**Instructions for the task:** Please continue the text on hearing-aid usage data and the EVOTION Big Data analytics platform, starting after its last sentence.

**Extracted text:**

'''

Modern hearing aids (HAs) are not simple passive sound enhancers, but rather complex devices that can log (via smart-phones) multivariate real-time data from the acoustic environment of a user. In the EVOTION project (www.h2020evotion.eu) such hearing aids are integrated with a Big Data analytics (BDA) platform to bring about ecologically valid evidence for policy-making within the hearing healthcare sector. Here, we present the background of the BDA platform and a concrete case study of how longitudinally sampled data from HAs can 1) support hypotheses about HA usage prognosis, and 2) bring new knowledge of how HAs are used across a typical day. In five participants, we found that the hourly HA usage was negatively associated with the variance of the signal-to-noise ratio, and that the daily total HA usage was associated with higher and more diverse sound levels.

'''

**Material supplied:**
'''

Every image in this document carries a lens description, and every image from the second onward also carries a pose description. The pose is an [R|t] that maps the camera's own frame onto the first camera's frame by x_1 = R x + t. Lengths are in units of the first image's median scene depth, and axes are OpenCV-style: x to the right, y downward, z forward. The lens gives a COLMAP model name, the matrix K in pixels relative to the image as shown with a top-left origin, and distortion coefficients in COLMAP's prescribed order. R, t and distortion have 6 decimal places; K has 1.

'''
'''

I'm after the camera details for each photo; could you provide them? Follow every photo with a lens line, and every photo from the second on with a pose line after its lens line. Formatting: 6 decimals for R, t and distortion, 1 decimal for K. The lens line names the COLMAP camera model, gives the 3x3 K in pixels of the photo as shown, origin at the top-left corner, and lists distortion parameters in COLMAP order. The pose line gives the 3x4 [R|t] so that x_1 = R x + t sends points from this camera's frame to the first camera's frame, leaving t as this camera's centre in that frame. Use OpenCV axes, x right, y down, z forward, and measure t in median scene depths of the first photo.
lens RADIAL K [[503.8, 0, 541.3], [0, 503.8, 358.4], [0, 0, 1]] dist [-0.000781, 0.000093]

'''

**Output below:**
Big Data Analytics in Healthcare: Design and Implementation for a Hearing Aid Case / M. Cremonini, J.H. Christensen, M.K. Petersen, N.H. Pontoppidan - In: 2018 14th International Conference on Signal-Image Technology & Internet-Based Systems (SITIS) / [a cura di] G.S Di Baja, L. Gallo, K. Yetongnon, A. Dipanda, M. Castrillon Santana, R. Chbeir. - [s.l] : IEEE, 2019 May 06. - ISBN 9781538693858. - pp. 296-303 (( Intervento presentato al 14. convegno International Conference on Signal Image Technology & Internet based Systems (SITIS 2018) tenutosi a Las Palmas de Gran Canaria nel 2018 [10.1109/SITIS.2018.00052].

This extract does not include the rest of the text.